Fazer o que? Lamento que alguns amigos não tenham gostado do que escrevi, mas não posso brigar com os fatos. Agora mesmo, ao final de bom almoço com amigos no restaurante Sujinho, na rua da Consolação, passou por mim um dos coordenadores da campanha de Marta Suplicy e me virou a cara.

Na banca de jornais ao lado do restaurante, a manchete da "Folha" explicava o motivo da reação contrariada do robusto dirigente petista: "Kassab mantém vantagem sobre Marta _ Pesquisa Datafolha, a 1ª após a volta do horário eleitoral, mostra o prefeito 16 pontos à frente da ex-prefeita".

Logo na manhã seguinte à votação do primeiro turno, já escrevi aqui no Balaio que três ondas estavam se formando no fundo do mar eleitoral: Kassab, em São Paulo; Gabeira, no Rio, e Quintão, em Belo Horizonte. Claro que corria o risco de quebrar a cara, sabendo que muitos leitores poderiam confundir a análise dos fatos com meus desejos pessoais.

Agora, a oito dias da votação do segundo turno, o Datafolha confirma as ondas. Além de São Paulo, onde nada indica no momento qualquer possibilidade de mudança radical no cenário, também em Belo Horizonte os índices estão longe da margem de erro, com Leonardo Quintão, do PMDB, mantendo 10 pontos de vantagem sobre Márcio Lacerda, do PSB/PSDB/PT.

Apenas no Rio a situação está indefinida. O verde tucano Fernando Gabeira continua os mesmos dois pontos à frente de Eduardo Paes, do PMDB/PT, mas em situação de empate técnico (44 a 42).

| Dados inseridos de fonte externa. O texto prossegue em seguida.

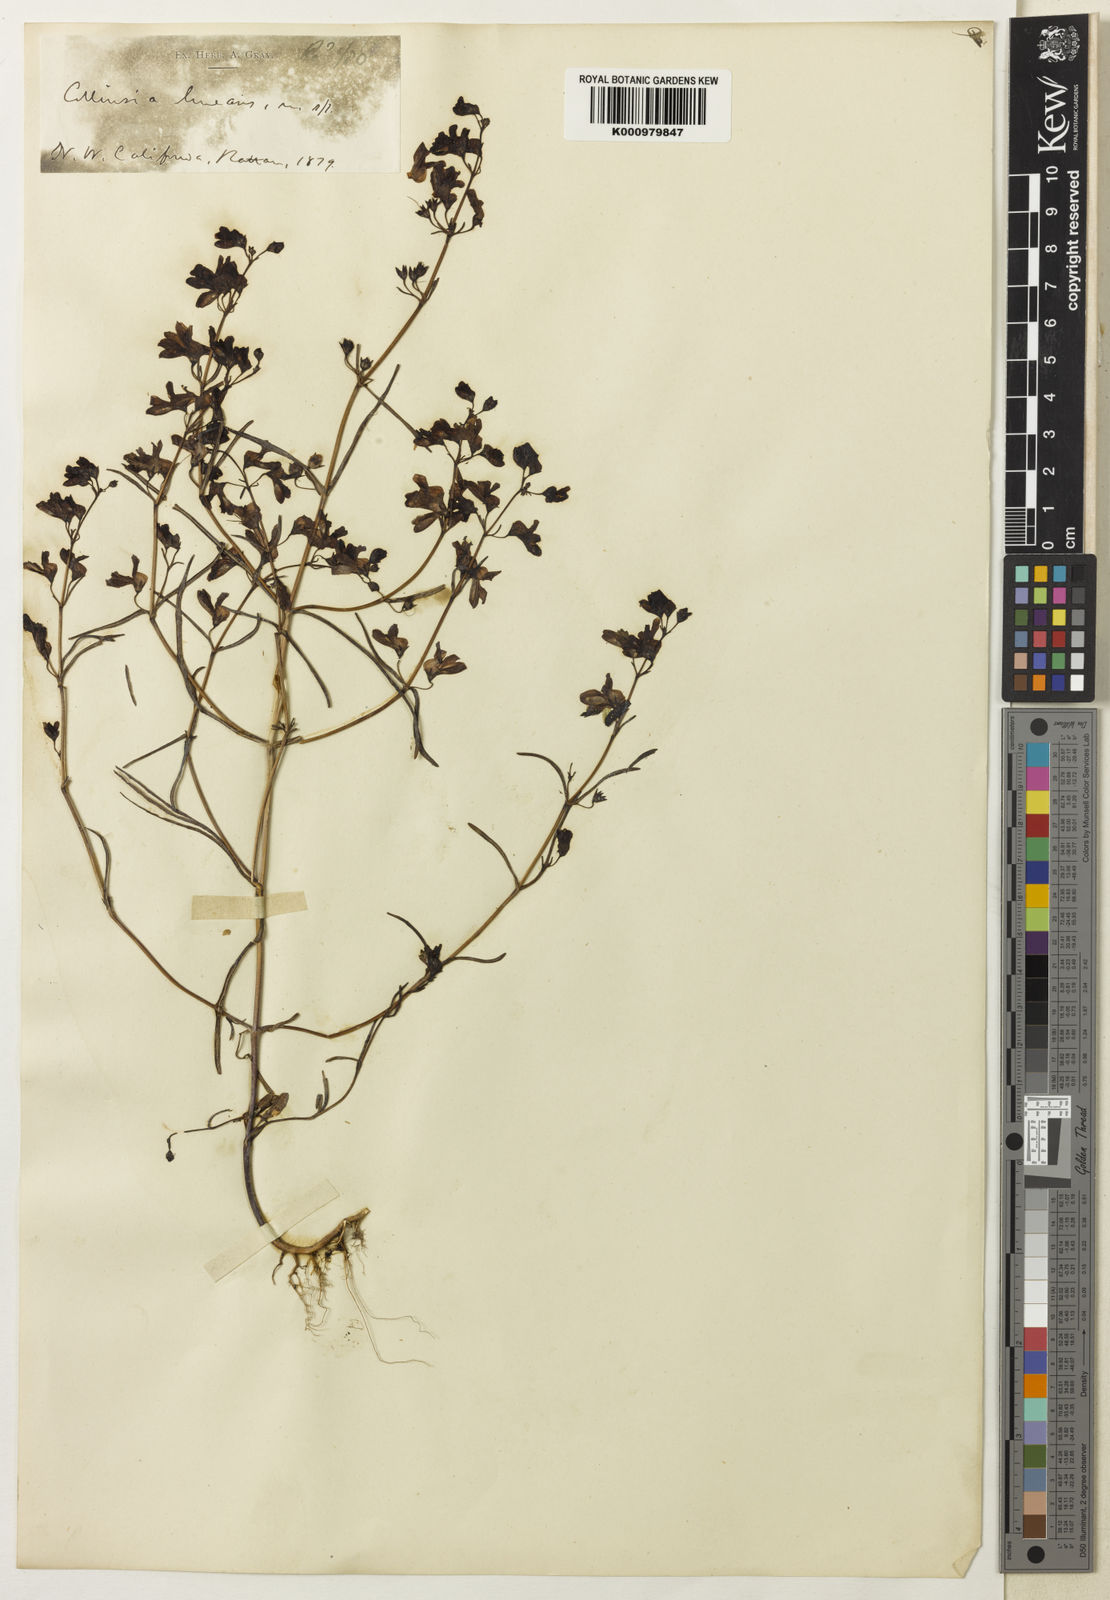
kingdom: Plantae
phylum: Tracheophyta
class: Magnoliopsida
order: Lamiales
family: Plantaginaceae
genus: Collinsia
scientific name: Collinsia rattanii
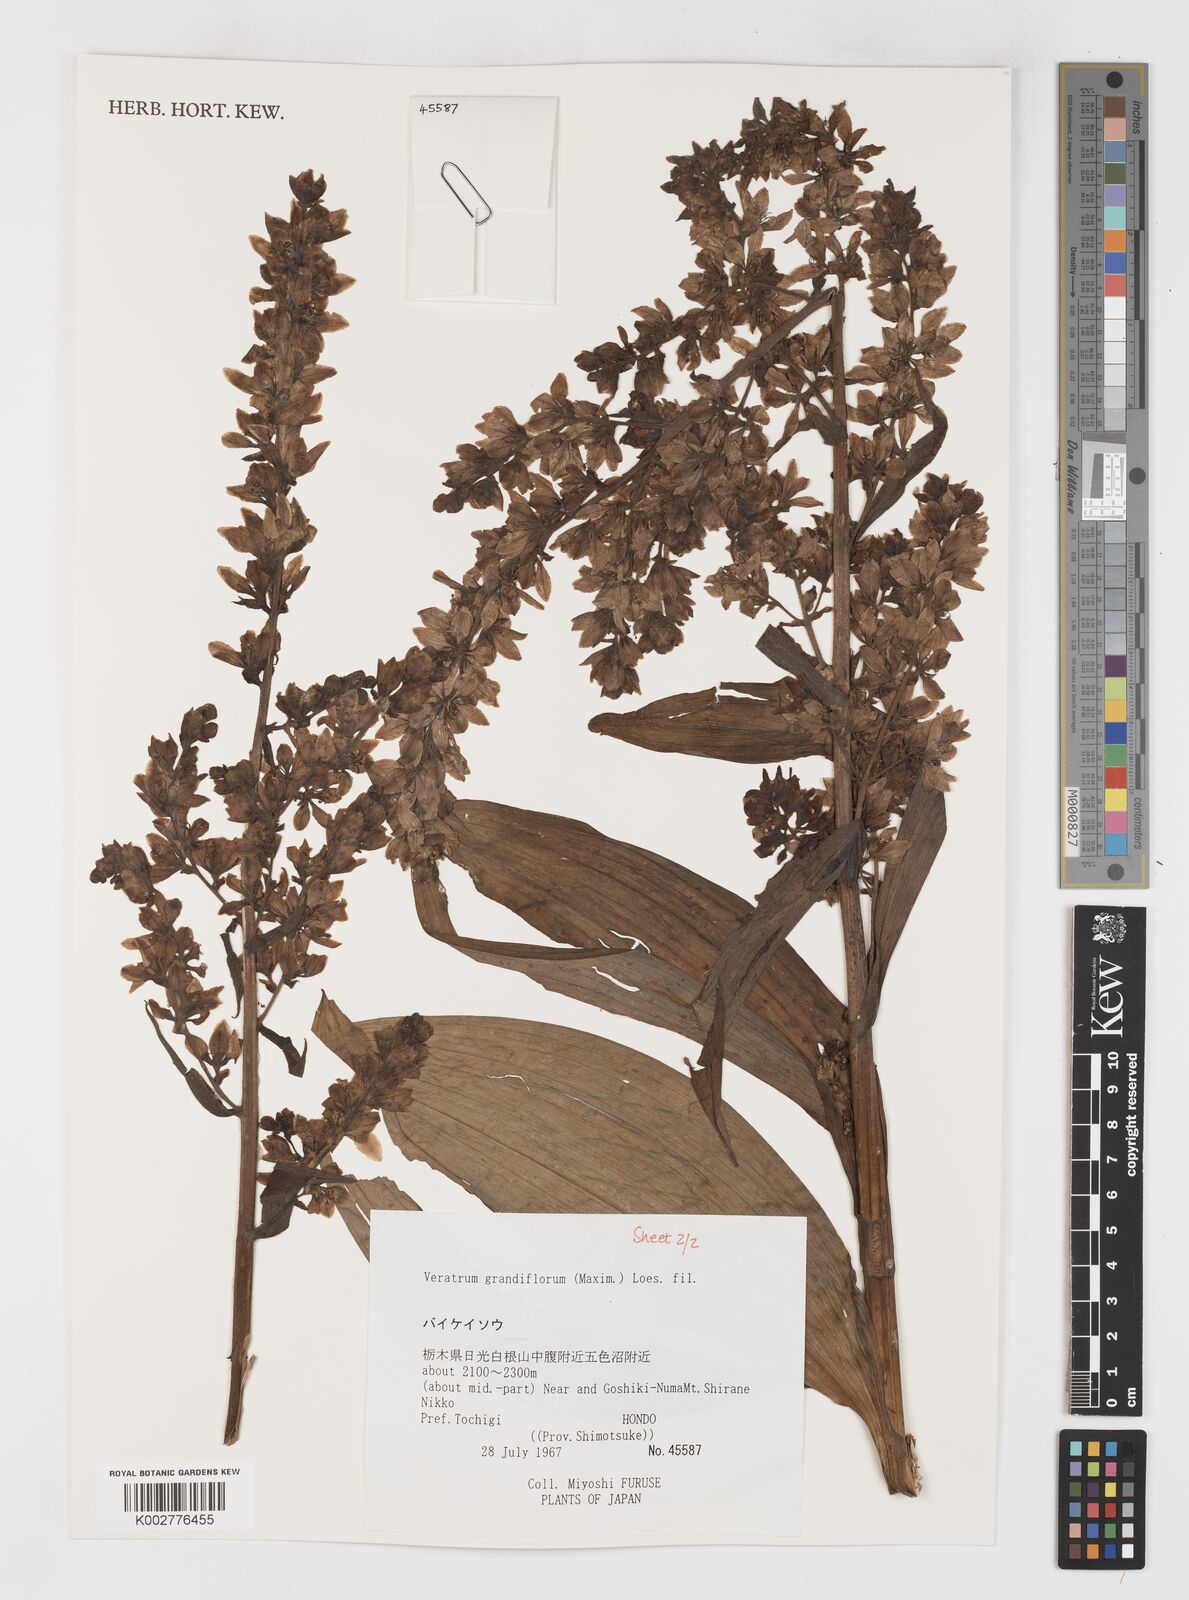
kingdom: Plantae
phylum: Tracheophyta
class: Liliopsida
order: Liliales
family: Melanthiaceae
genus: Veratrum
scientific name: Veratrum album
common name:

O festival de baixarias promovido por Paes na campanha carioca, no melhor estilo Collor de preconceitos e ataques pessoais, não modificou a ordem dos fatores, assim como acontece com Marta Suplicy em São Paulo, que continua com os mesmos 37 pontos da pesquisa anterior, apesar de colocar em debate até o estado civil do adversário.

Quando parecia que já se haviam esgotado todos os recursos encontrados na sarjeta da política para virar o jogo a qualquer preço, leio no blog do Ricardo Noblat que a campanha de Marta gravou um depoimento com Nicéia Pitta, a rancorosa ex-mulher do ex-prefeito, de quem Kassab foi secretário, para detonar o adversário que lidera a pesquisa.

Não posso acreditar que esta gravação seja mesmo colocada no ar no programa do PT, reeditando o que fez Collor com uma ex-namorada do então candidato Lula, em 1989, às vésperas do ultimo debate dos dois na televisão. 

Por coincidência, amanhã à noite, Marta e Kassab voltam a ficar frente a frente em debate promovido pela TV Record. Quase 20 anos depois, o fantasma de Collor continua assombrando as eleições municipais de 2008. É muito triste.